## Exercise aim
In full and unchanged, set down the entries that follow, with no images.

(Collected data)
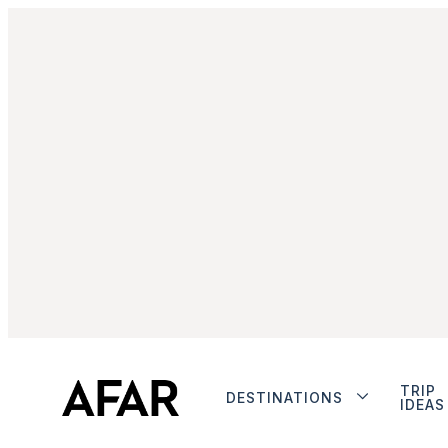
TRIP
DESTINATIONS
IDEAS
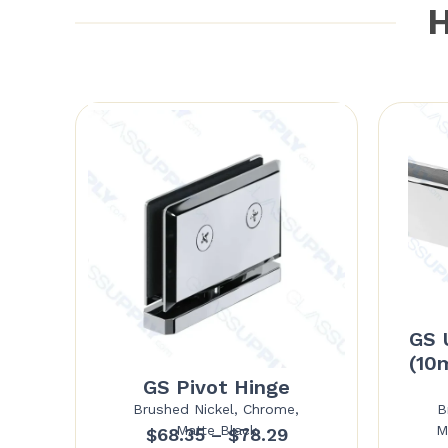
H
GS 
(10
GS Pivot Hinge
Brushed Nickel, Chrome,
B
Matte Black
M
Price
$
68.35
–
$
78.29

## Written answer
TRIP
DESTINATIONS
IDEAS
H
GS 
(10
GS Pivot Hinge
Brushed Nickel, Chrome,
B
Matte Black
M
Price
$
68.35
–
$
78.29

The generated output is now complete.